Des solutions existent
Partant de ces bonnes pratiques, il faut maintenant passer à la vitesse supérieure. Pour cela des solutions existent.
Reste surtout une chose que même une déroute de la France à la coupe du monde de football ne remet heureusement pas en cause : nos concitoyens (tous les sondages le montrent) sont attachés au message de solidarité internationale d’Oxfam en direction des populations les plus pauvres de la planète. Encore faut-il que ces sujets fassent l’objet d’un minimum d’attention.
C’est vrai, en particulier, pour un sujet sur lequel nous serons particulièrement vigilants cette semaine : opportunité historique et enjeu majeur, le Président Sarkozy portera-t-il bien au G8 et au G20 une position forte en faveur d’une taxe sur les transactions financières avec un mandat clair pour financer la lutte contre les changements climatiques et contre la pauvreté ?

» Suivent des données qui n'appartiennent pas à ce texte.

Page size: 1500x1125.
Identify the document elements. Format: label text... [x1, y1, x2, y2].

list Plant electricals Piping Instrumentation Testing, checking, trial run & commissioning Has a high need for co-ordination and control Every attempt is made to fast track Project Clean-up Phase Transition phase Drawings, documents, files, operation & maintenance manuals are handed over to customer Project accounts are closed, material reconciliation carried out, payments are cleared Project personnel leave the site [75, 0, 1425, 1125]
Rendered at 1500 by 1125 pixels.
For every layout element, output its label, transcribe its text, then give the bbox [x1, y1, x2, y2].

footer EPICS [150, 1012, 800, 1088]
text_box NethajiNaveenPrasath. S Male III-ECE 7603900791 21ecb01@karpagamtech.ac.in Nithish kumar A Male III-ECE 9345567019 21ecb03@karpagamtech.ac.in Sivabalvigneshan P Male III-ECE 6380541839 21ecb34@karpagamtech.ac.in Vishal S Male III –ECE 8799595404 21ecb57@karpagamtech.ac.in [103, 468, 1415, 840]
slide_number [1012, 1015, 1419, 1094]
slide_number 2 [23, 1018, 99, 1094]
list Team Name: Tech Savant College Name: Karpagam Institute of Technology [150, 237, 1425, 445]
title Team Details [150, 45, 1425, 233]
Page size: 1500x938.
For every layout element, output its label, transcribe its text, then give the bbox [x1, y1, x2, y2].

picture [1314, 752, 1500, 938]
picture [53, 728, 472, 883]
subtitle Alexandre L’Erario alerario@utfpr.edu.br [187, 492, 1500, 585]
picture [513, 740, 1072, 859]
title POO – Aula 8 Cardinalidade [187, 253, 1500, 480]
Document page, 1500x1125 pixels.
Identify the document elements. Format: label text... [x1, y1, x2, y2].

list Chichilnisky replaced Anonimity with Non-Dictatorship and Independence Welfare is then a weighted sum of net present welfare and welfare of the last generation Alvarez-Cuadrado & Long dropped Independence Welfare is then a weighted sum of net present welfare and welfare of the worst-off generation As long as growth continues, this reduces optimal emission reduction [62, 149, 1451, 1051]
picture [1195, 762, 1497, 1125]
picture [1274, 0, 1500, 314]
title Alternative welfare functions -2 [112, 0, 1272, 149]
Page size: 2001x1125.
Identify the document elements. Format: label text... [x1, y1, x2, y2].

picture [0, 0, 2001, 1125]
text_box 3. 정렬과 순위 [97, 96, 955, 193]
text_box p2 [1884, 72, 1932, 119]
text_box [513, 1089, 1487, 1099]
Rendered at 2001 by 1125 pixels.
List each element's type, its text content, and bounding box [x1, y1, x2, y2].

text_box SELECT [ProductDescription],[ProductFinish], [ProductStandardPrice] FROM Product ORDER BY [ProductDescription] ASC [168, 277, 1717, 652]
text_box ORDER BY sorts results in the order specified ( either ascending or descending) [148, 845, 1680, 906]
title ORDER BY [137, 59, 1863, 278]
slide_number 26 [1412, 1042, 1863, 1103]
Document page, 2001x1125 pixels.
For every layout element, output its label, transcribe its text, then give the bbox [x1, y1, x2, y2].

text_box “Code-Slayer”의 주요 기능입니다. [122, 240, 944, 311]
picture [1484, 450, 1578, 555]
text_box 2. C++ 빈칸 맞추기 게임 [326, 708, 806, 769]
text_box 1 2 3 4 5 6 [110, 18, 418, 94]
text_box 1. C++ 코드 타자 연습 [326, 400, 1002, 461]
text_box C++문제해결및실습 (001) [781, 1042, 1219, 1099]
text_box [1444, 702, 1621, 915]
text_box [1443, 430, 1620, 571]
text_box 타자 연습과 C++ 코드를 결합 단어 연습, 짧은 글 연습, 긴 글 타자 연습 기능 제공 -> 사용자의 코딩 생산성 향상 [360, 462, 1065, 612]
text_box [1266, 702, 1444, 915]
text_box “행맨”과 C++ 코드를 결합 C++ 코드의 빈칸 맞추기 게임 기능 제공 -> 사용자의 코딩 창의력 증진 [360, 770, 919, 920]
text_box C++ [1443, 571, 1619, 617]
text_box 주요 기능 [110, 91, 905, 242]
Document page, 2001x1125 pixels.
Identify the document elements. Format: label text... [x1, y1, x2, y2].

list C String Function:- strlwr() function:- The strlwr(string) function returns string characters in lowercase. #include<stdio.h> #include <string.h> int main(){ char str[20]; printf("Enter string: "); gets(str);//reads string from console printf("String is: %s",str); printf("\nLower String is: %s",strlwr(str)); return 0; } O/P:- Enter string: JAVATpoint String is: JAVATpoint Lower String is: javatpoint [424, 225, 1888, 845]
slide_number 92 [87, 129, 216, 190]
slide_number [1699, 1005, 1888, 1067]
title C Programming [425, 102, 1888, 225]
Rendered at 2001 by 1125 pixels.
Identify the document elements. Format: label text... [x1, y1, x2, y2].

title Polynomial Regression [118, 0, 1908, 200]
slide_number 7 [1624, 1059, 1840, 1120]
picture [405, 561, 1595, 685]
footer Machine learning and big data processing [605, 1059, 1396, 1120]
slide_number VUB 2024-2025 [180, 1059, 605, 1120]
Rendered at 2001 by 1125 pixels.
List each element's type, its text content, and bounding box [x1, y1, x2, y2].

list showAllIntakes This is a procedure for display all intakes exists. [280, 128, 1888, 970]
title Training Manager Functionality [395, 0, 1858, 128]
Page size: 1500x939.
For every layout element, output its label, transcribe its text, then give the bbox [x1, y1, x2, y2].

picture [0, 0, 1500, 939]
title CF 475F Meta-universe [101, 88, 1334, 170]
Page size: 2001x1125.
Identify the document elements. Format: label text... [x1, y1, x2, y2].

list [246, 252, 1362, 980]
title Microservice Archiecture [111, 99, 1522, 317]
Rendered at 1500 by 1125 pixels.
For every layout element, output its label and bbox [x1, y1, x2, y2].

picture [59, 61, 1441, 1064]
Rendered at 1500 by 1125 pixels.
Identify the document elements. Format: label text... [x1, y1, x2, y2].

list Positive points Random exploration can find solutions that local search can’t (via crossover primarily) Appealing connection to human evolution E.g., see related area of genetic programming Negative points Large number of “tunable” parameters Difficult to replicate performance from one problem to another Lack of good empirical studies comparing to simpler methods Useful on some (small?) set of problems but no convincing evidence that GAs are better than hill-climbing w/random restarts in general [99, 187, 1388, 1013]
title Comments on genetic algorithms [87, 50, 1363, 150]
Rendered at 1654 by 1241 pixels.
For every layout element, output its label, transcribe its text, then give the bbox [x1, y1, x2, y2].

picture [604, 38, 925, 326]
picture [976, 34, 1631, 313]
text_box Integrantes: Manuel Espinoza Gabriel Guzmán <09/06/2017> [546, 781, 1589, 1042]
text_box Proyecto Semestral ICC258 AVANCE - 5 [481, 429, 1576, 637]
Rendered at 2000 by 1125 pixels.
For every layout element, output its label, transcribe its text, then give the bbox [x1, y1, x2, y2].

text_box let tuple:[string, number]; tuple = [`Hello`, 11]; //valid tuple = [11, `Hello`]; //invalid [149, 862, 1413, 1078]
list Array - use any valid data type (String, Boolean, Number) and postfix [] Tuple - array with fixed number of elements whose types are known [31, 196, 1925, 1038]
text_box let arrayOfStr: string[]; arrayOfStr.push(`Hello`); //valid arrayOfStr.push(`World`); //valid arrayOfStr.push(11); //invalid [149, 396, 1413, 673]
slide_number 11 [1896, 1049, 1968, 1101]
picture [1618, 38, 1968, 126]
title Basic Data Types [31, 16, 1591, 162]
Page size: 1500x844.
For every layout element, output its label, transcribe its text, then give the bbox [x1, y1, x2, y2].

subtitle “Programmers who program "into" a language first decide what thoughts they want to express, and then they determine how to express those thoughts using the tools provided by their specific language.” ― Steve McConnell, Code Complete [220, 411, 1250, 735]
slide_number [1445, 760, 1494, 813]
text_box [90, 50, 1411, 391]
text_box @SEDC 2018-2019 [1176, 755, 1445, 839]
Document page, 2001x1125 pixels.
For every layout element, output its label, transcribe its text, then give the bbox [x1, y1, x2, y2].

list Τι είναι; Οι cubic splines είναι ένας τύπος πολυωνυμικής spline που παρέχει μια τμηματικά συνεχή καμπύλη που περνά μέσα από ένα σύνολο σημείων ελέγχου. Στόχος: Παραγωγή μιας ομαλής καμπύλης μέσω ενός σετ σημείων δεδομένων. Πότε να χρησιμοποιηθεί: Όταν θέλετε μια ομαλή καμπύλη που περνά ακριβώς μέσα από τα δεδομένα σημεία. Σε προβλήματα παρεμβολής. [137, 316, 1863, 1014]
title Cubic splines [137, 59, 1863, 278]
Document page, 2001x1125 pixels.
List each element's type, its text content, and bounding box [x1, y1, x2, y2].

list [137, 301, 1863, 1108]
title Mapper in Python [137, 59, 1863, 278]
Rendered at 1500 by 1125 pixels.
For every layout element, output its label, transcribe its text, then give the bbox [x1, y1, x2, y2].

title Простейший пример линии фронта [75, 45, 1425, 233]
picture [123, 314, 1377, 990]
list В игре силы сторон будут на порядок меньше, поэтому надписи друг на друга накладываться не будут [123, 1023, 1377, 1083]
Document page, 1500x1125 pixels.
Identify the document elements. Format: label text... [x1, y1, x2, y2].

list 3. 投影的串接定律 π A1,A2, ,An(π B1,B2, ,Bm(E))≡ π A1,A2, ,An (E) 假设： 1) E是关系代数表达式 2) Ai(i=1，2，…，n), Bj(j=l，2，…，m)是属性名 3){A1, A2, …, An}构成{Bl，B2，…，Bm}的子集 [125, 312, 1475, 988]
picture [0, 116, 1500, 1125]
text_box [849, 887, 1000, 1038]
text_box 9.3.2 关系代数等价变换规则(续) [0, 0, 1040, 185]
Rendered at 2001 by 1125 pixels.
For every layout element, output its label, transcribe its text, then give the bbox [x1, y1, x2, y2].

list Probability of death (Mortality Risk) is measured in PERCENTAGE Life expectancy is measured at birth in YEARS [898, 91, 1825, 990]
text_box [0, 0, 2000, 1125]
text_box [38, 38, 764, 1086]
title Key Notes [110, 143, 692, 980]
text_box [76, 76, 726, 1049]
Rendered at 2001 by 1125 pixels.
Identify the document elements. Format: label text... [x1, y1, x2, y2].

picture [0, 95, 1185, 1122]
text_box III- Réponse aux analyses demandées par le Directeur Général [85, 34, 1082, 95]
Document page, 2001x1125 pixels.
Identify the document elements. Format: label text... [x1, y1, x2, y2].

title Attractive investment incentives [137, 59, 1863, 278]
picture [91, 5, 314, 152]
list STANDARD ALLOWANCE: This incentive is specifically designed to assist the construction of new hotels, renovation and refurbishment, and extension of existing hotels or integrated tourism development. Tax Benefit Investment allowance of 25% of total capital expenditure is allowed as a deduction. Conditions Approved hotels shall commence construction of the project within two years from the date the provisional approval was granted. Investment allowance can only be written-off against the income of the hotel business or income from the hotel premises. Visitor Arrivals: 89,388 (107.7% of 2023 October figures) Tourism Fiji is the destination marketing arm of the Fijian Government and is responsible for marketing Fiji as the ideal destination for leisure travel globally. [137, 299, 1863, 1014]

La France et la lutte contre la pauvreté
Au Canada, le Président français devra également réaffirmer les engagements de la France en matière de lutte contre la pauvreté dans le monde, et proposer, avec les autres chefs d’état, un plan d’action pour rattraper le retard pris sur les promesses faites en 2005 à Gleneagles d’augmenter l’aide internationale de 50 milliards de dollars d’ici à 2010.
A un an du G8 et du G20 en France, nous refusons de croire que la seule refonte des enceintes footballistiques françaises soit en tête des priorités de la France dans le monde.
Mais, comme on n’est jamais trop prudent, pour qu’enfin notre pays puisse porter dans le monde un message fort de solidarité internationale avec les populations les plus pauvres de la planète, il nous faut maintenant espérer que l’an prochain les prochains G8 et G20 ne tomberont pas pendant la finale de la coupe de la Ligue ou le concours de l’Eurovision. On ne sait jamais.